◆ **The task**
Give back an exact repetition of the material below, from its first line through the line that contains "I certify I", both included, minus the pictures.

◆ **Information given**
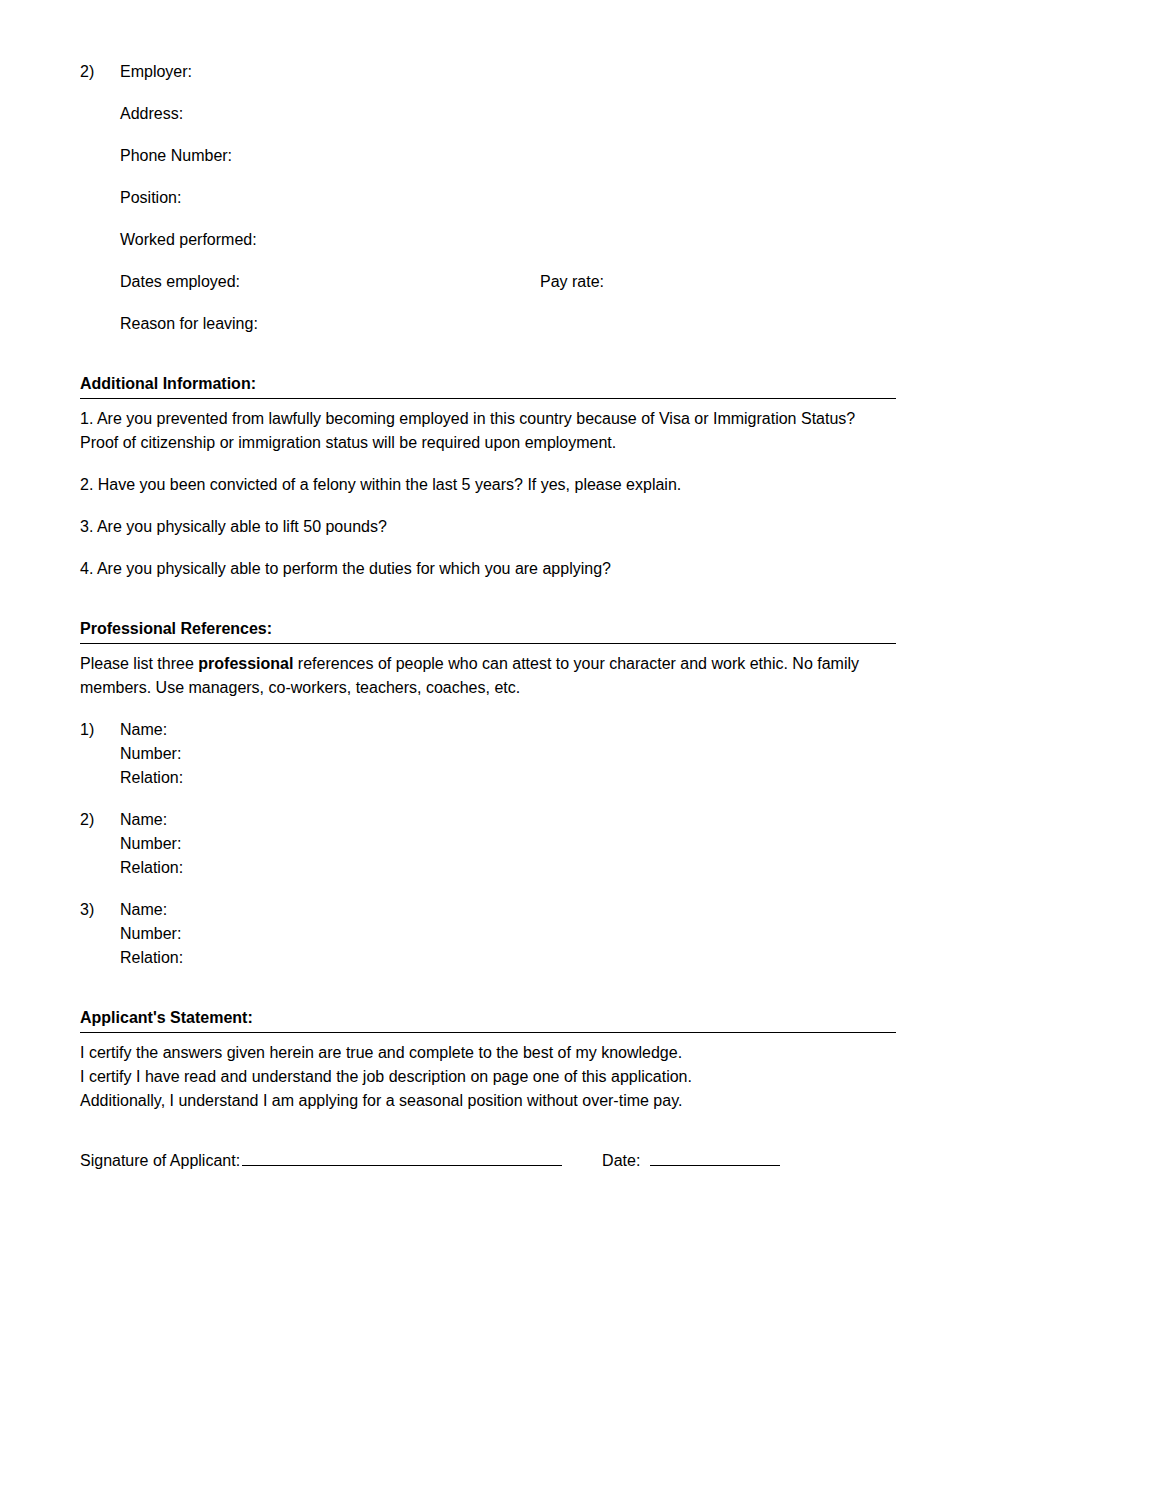Employer:
Address:
Phone Number:
Position:
Worked performed:
Dates employed:
Pay rate:
Reason for leaving:
Additional Information:
1. Are you prevented from lawfully becoming employed in this country because of Visa or Immigration Status? Proof of citizenship or immigration status will be required upon employment.
2. Have you been convicted of a felony within the last 5 years? If yes, please explain.
3. Are you physically able to lift 50 pounds?
4. Are you physically able to perform the duties for which you are applying?
Professional References:
Please list three professional references of people who can attest to your character and work ethic. No family members. Use managers, co-workers, teachers, coaches, etc.
Name:
Number:
Relation:
Name:
Number:
Relation:
Name:
Number:
Relation:
Applicant's Statement:
I certify the answers given herein are true and complete to the best of my knowledge.
I certify I have read and understand the job description on page one of this application.
Additionally, I understand I am applying for a seasonal position without over-time pay.
Signature of Applicant: Date:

◆ **Completed task**
Employer:
Address:
Phone Number:
Position:
Worked performed:
Dates employed:
Pay rate:
Reason for leaving:
Additional Information:
1. Are you prevented from lawfully becoming employed in this country because of Visa or Immigration Status? Proof of citizenship or immigration status will be required upon employment.
2. Have you been convicted of a felony within the last 5 years? If yes, please explain.
3. Are you physically able to lift 50 pounds?
4. Are you physically able to perform the duties for which you are applying?
Professional References:
Please list three professional references of people who can attest to your character and work ethic. No family members. Use managers, co-workers, teachers, coaches, etc.
Name:
Number:
Relation:
Name:
Number:
Relation:
Name:
Number:
Relation:
Applicant's Statement:
I certify the answers given herein are true and complete to the best of my knowledge.
I certify I have read and understand the job description on page one of this application.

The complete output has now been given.